» SOURCE MATERIAL
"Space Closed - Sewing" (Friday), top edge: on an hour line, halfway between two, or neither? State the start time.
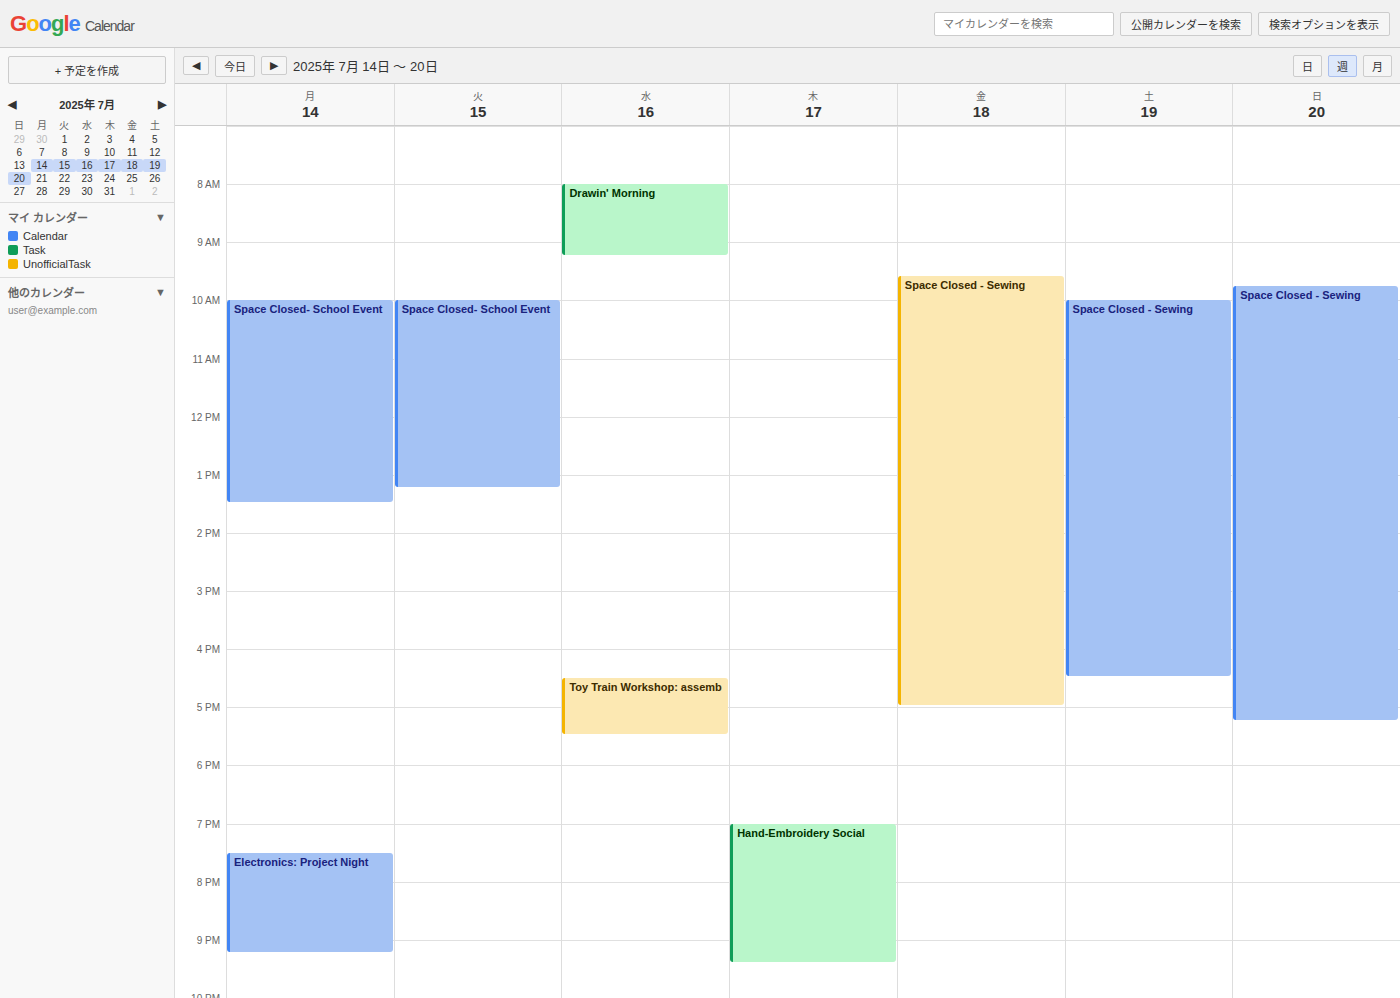
9:35 AM -- neither: 35 minutes below the 9 AM line and 25 minutes above the 10 AM line.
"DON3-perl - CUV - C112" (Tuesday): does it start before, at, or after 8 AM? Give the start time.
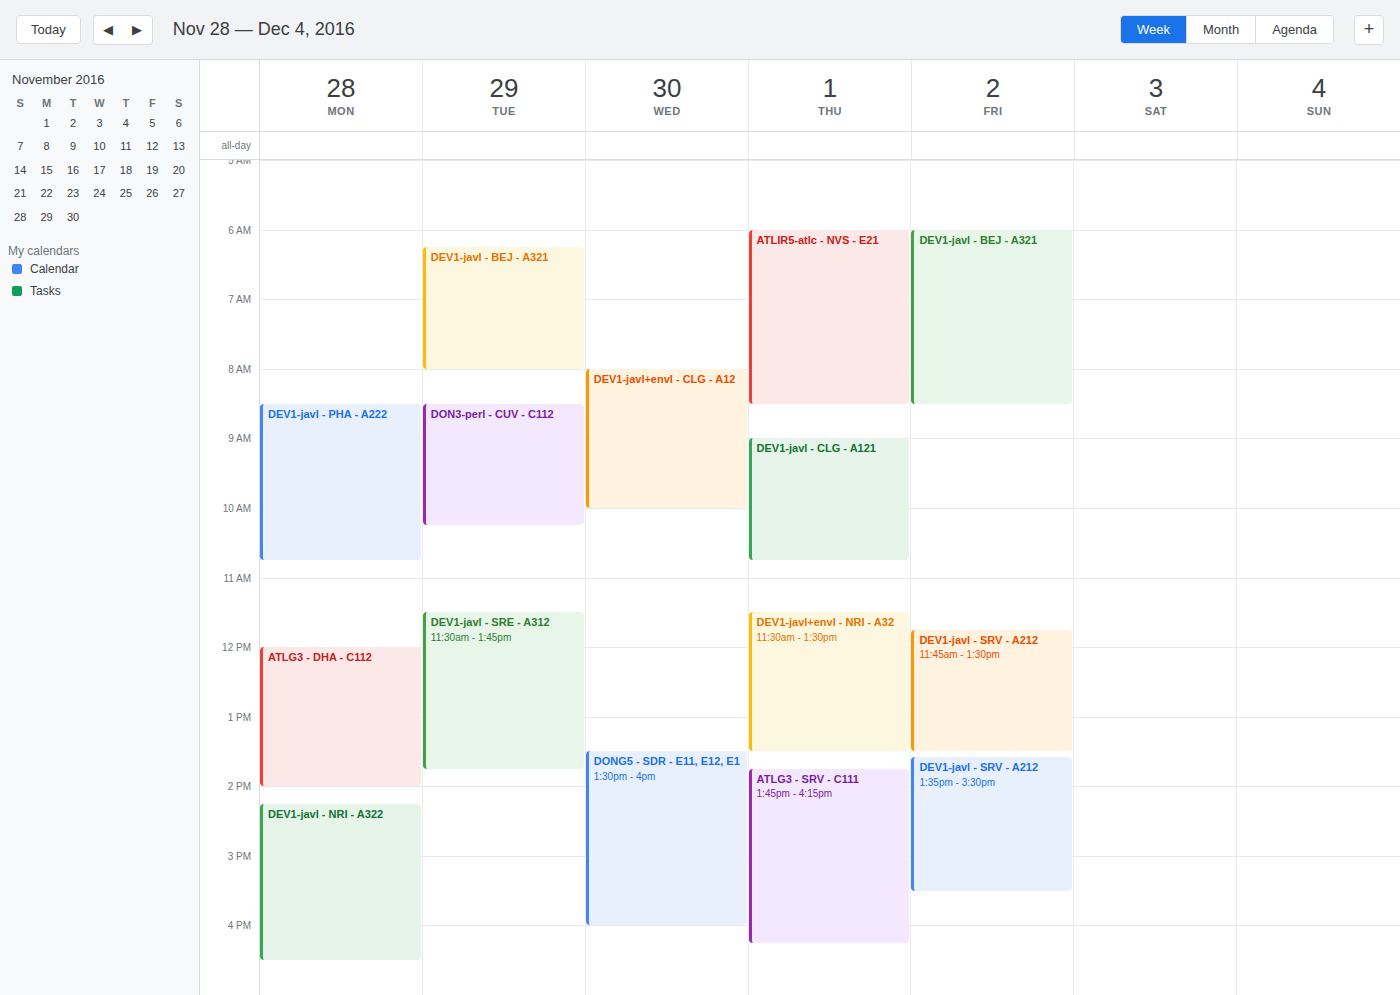
8:30 AM -- after 8 AM, 30 minutes below the 8 AM line.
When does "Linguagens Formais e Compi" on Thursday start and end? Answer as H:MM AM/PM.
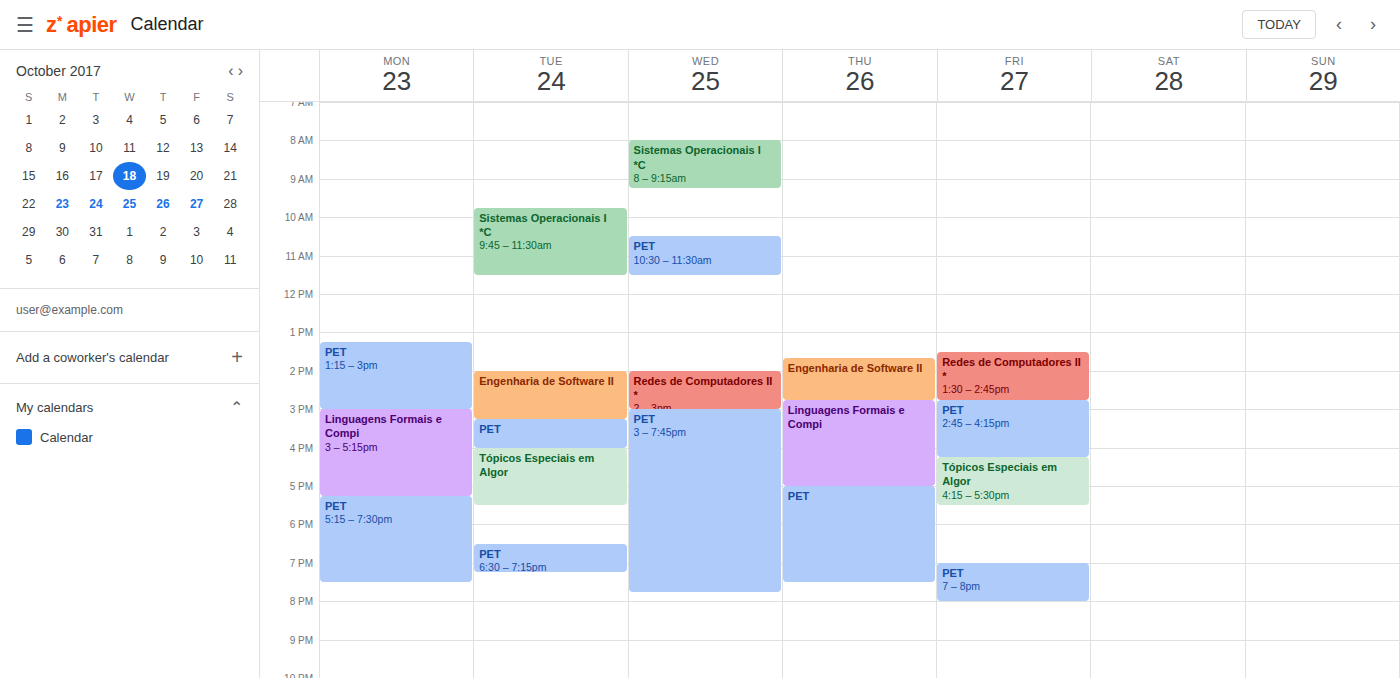
2:45 PM to 5:00 PM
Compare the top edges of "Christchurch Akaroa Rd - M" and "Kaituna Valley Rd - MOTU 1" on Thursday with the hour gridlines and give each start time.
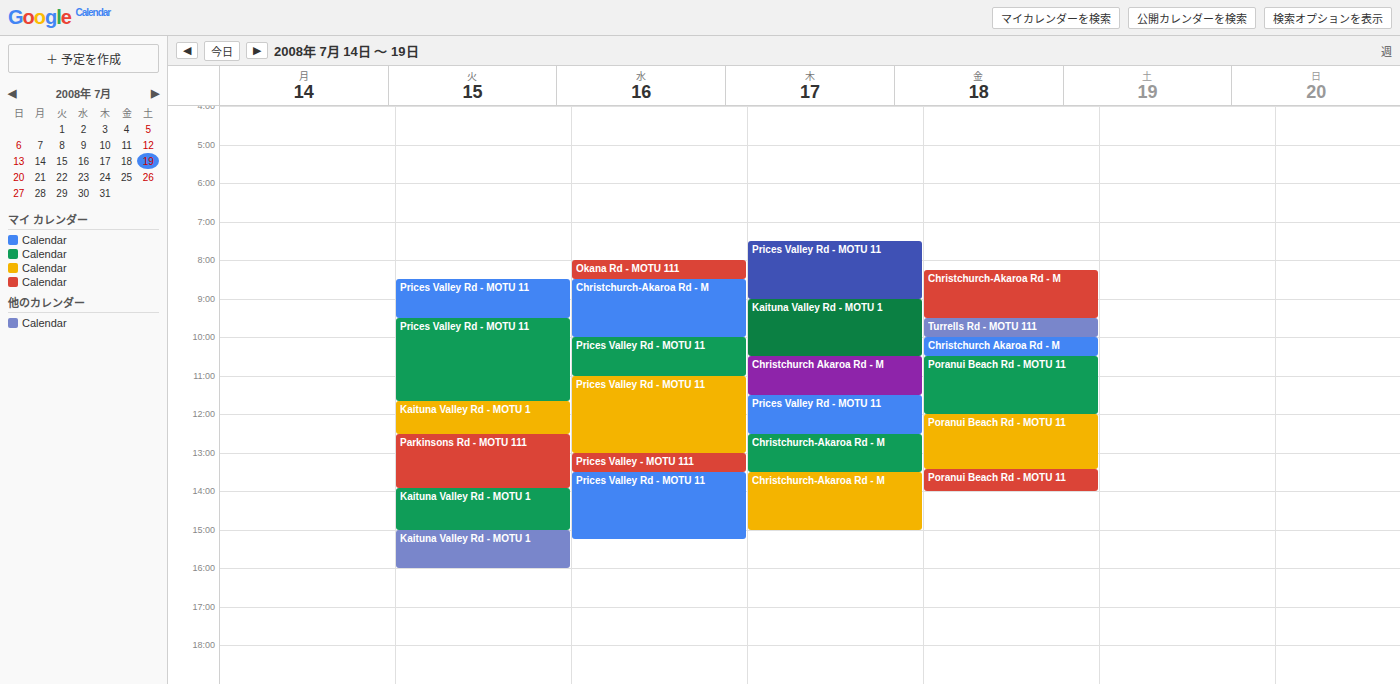
"Christchurch Akaroa Rd - M": 10:30 AM, halfway between the 10 AM and 11 AM lines. "Kaituna Valley Rd - MOTU 1": 9:00 AM, exactly on the 9 AM line.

» GOAL OF THE EXERCISE
Format every line above as a JSON list of strings, with one string for each line. Leave out blank lines and the pictures.

» TASK RESPONSE
[
  "\"Space Closed - Sewing\" (Friday), top edge: on an hour line, halfway between two, or neither? State the start time.",
  "9:35 AM -- neither: 35 minutes below the 9 AM line and 25 minutes above the 10 AM line.",
  "\"DON3-perl - CUV - C112\" (Tuesday): does it start before, at, or after 8 AM? Give the start time.",
  "8:30 AM -- after 8 AM, 30 minutes below the 8 AM line.",
  "When does \"Linguagens Formais e Compi\" on Thursday start and end? Answer as H:MM AM/PM.",
  "2:45 PM to 5:00 PM",
  "Compare the top edges of \"Christchurch Akaroa Rd - M\" and \"Kaituna Valley Rd - MOTU 1\" on Thursday with the hour gridlines and give each start time.",
  "\"Christchurch Akaroa Rd - M\": 10:30 AM, halfway between the 10 AM and 11 AM lines. \"Kaituna Valley Rd - MOTU 1\": 9:00 AM, exactly on the 9 AM line."
]